[Selected passage]
-.-.-
Maintenance

Blogging is something that I do sporadically – there are people who seem to have an awful lot of time during the working day to post updates, but I am too busy to do that, and in the evenings I want to unwind and let my brain relax a bit. I find that during the weekend where I am winding down a little is when some of my better ideas pop into my mind.

Like this morning. I went out into the garden to put the Guinea Pig into the outdoor run, where I noticed just how quickly the grass had grown since it was cut only 8 days ago. Looking around, things are growing at a fast pace – shrubs, grass, weeds and the vegetables in the greenhouse. In fact the grass verges were a metre high before the council cut them last week!

I sat with a cup of tea and started thinking about the maintenance jobs I need to do later on today – onions and lettuces to plant out, weeds to pull, some shrubs to trim a little. You may wonder where I am going with this, and what it could possibly have to do with testing, but here’s the thing – it’s all about maintenance. Oddly as I was thinking about gardening, the idea for this blog came to me.

As testers, we need to perform maintenance around our testing artifacts in the same way that gardeners need to do in their gardens.

We have many test artifacts – in my organisation there are testing notes for each application, so that if a tester is new to that team, they will have reference notes about the application, what it does, where environments are, the test data needed, where the automation pack is etc, and of course we will have our test automation suites as well.

Having this information to hand is a good thing – but only if it is maintained and kept up to date. Applications are ever changing and we should ensure that we perform maintenance as part of our core testing approach, rather than leaving it.
-.-.-
[Given problem 1] In the blog post on maintenance, how many days earlier had the grass been cut?
[Given problem 2] Extend the blog post on maintenance past its final sentence, in the same voice.

[Material]
-.-.-
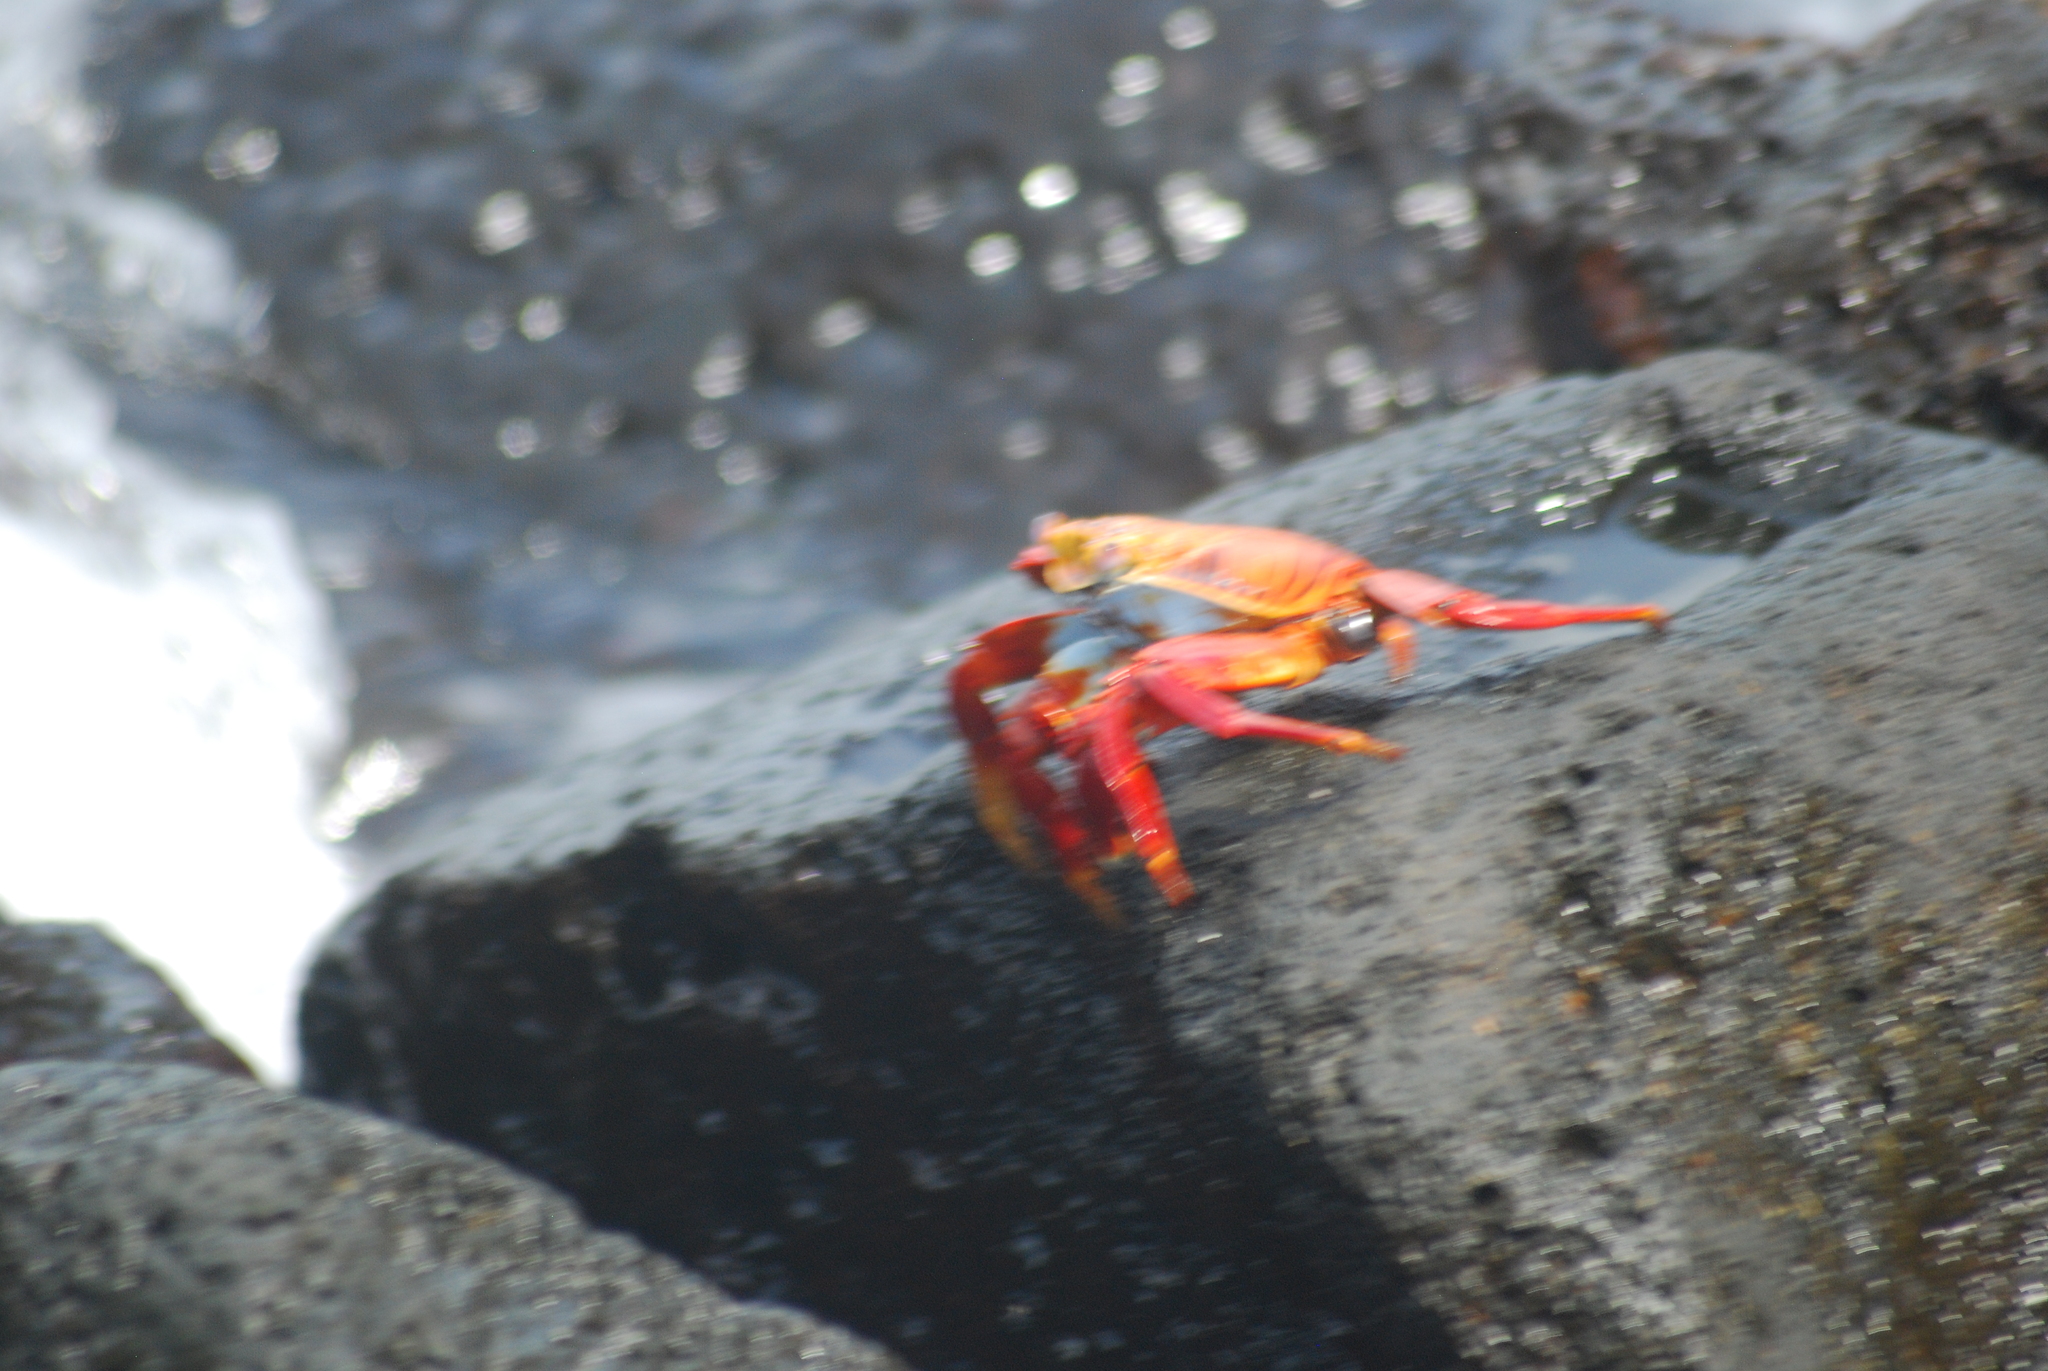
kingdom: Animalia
-.-.-
[Task output 1] 8 days earlier.

[Task output 2]
The grass outside our houses and on the green up the road was left to grow to a metre tall, and as a consequence children couldn’t kick footballs around until it was cut by the council. It is the same with testing – things become unusable. If we do not maintain our automated tests, they either do not run at all, or a number of them fail, giving a false indication to the development team as to the state of the build. It then become necessary to waste time investigating why some failed, and determining if they are genuine failures or not. And if links are not updated, or test data suites are ignored, they become useless and the time originally invested becomes worthless.

Planning to include maintenance as part of our testing day jobs is a must – but it is a challenge. We haven’t got there yet with all teams, due to pressures for delivery, so this is something that I also need to work on with my team. It isn’t easy, as we have to persuade others that the time spent doing the maintenance is valuable and gives us some pay-back.

I’d be interested in hearing from anyone who has managed to pull this off, as I would be willing to bet it may only be a reality for a minority of testers.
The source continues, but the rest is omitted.